Р. О. Якобсон, человек очень чуткий к обвинениям в гитлеризме, но знавший особенности человеческого существования в падшей стране, прекрасно относился к Н. Н. и всегда хвалил ее мемуары.
Я полагаю, что перед войной и до лета 1942 года она разделяла образ мыслей своего круга: не только жестокие политические убеждения и упования четы Мережковских (религиозные чаяния которых она презирала), Вольского, Смоленского и им подобных, но и благоглупости Бунина с Зайцевым, надеявшихся,
Судя по “Курсиву”, из поездки в Германию по издательским, вероятно, делам в 1937 или 1938 году Н. Н. не вынесла более тягостного впечатления, чем то, что бледная и слабая берлинская девочка-кабатчица, воспетая Ходасевичем в зловещем стихотворении “An Mariechen”, стала, как ей показалось, толстой женщиной лет сорока. Мало того, увидев “новую Германию”, она, видимо, решила, что Гитлер сможет покончить со Сталиным. Когда я ей сказал однажды, что у нее замечательно получился Асташев в “Облегчении участи” (тот, что любил смотреть в кинохронике, как человек в отличной паре военных сапог принимает парад других людей в таких же сапогах), она ответила: “Еще бы, Асташев — это я”. Я думаю, что в разговорах она, всегда любившая ошарашить собеседника чудовищно вызывающими мнениями, могла сморозить безобразную чепуху.

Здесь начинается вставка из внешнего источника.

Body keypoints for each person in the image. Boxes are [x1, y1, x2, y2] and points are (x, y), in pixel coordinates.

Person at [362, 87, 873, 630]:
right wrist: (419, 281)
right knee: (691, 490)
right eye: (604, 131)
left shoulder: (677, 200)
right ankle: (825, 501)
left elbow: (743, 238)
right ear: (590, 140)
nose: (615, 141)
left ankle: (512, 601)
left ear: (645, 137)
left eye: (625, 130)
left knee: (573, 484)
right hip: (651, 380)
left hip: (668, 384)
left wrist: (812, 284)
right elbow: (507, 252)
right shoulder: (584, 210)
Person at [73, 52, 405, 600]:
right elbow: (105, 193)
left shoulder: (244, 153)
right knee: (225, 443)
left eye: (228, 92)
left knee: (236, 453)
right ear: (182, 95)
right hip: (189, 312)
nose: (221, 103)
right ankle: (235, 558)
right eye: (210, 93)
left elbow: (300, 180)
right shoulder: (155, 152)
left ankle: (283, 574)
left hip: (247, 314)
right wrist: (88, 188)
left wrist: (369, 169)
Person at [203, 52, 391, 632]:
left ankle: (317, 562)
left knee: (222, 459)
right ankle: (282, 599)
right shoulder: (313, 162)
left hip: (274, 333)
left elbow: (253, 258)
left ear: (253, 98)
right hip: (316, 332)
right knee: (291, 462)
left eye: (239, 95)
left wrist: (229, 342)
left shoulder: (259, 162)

Н. Н. писала незабываемые стихи, отличные повести, посредственные романы (хорош был только первый), она сделала несколько выдающихся наблюдений как литературовед и литературный критик, но она не была так умна, как может показаться со стороны. Это особенно заметно в ее очень слабых стихотворениях на злобу дня. Зато она жадно прислушивалась к умным, а иногда и не очень умным, но интересным или привлекательным людям, надолго попадая под их влияние.

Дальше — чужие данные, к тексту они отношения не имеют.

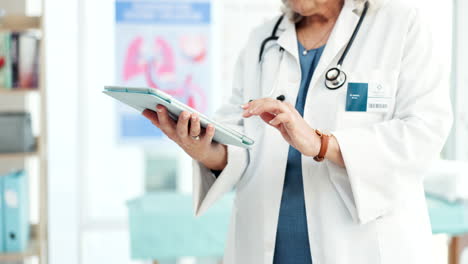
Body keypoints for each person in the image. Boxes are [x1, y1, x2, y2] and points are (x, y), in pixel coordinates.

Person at [142, 0, 453, 263]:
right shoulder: (262, 40)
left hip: (364, 245)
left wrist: (321, 144)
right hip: (266, 247)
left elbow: (424, 131)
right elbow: (240, 136)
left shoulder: (399, 26)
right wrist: (204, 150)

Антисемиткой она не была никогда, но долго не верила, что евреев убивают, а когда увидала гестапо в действии, получила прикладом по уху и узнала правду, то немцев возненавидела лютой и непреходящей ненавистью, как ненавидят только разочаровавшиеся.
При немцах она не напечатала ни слова, в отличие от многих иных, и имя ее не фигурирует в статье Г. Я. Аронсона о русских гитлеровцах в журнале “Парижский вестник” (“Новый журнал”, № 18). В на редкость неряшливо откомментированной и односторонне составленной публикации «“Дело” Нины Берберовой” в журнале (“НЛО”, № 39, 1999. См. с. 173, прим. 89) умалчивается об отсутствии ее имени в аронсоновском позорном реестре.

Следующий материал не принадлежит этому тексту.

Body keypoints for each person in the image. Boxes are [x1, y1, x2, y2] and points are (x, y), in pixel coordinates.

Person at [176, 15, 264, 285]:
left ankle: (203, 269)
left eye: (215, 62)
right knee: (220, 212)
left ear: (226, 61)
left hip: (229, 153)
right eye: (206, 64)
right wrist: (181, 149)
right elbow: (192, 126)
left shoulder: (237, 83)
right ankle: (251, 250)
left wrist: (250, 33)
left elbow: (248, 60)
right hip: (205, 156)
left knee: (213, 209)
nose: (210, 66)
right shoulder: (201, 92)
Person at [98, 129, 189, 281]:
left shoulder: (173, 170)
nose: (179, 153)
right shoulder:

Я знал Берберову без малого тридцать лет. Если правда, что она симпатизировала гитлеризму за четверть века до нашего знакомства, то, значит, прав Гумилев: мы меняем души. Портрет ее души во второй половине 30-х гт. я нахожу отчасти в образе Нины Туровец, Нины “de Rechnoy” (она же Madame Lecerf) из романа “Подлинная жизнь Себастьяна Найта”. Недаром Набоков водил Нину Берберову завтракать в парижский “Медведь”; я думаю, что он не “радовался” ей, как она оптимистически предположила в конце 4-й главы “Курсива”, а бесстрашно изучал опасное очарование женщины, разбивающей судьбы, той равнявшейся на пошлейшую современность, отрекшейся от всего, что было свято для Ходасевича, незабываемой и смертоносной “любительницы жизни”, к которой обращены слова самого потрясающего любовного стихотворения XX века: “Кентаврова скорее кровь / В бальзам целебный превратится, / Чем наша кончится любовь”.
В дни первых наших встреч с нею, в Нью-Йорке на святки 1968 г., в знаменитой артистической забегаловке “Stagecoach” (“Дилижанс”), она испытывала мое терпение давно уж наговоренной пластинкой о том, что русское стихосложение старомодно и ямбом больше писать нельзя, он однообразен, над этим на Западе смеются; что Пушкин подражал Александру Поупу, “знаете, был такой английский поэт XVIII века Александр Поп”; что Ходасевич был хороший поэт, но не величайший поэт нашего столетия, со стороны Набокова очень любезно было так написать, но ведь это неправда, великий поэт в России был только Блок, а вообще русская литература сильно отстала в XX веке от западной, она жеманна, ханжески стыдлива, и у нее не было такого гениального освободителя, как Д.-Х. Лоуренс.
Помню, что, с растущим раздражением слушая всю эту несусветную смердяковщину, я отвечал довольно невежливо: “Да, Н. Н., я знаю, кто такой Александр Поуп, у меня диплом бакалавра с отличием в области английской словесности. Нет, Н. Н., позвольте показать наглядно вот на этой бумажной салфетке, как разнообразен русский ямб, хотя, я думаю, вам это уже объяснял когда-то сам Андрей Белый. Да, Н. Н., я думаю, что Ходасевич был великий поэт и день его славы придет, как пришел уже день славы Мандельштама. Нет, Н. Н., мне кажется, что в XX веке нет другой такой литературы, как русская, во всяком случае, поэзии такой нет”.
Именно тогда, глядя на ее все еще прозрачную, гладкую, матовую кожу, слыша прекрасный, старомодный, хрустальной чистоты русский язык, на котором она пробовала меня интриговать своим светским американским модернизмом, я понял, что она страшно похожа на Madame Lecerf. Но тут она улыбнулась улыбкой упоительного удовлетворения и сказала скороговоркой: “В самом деле, в какой еще литературе сейчас есть одновременно и Набоков, и Солженицын?”
В те дни издатели Harper & Row как раз выпустили в свет “В круге первом” на русском языке, и этот толстый том, набранный мелким шрифтом, с американизированным именем автора “Александр И. Солженицын” на серой суперобложке, лежал перед нами на столе рядом с черным хлебом, солеными огурцами и хреном.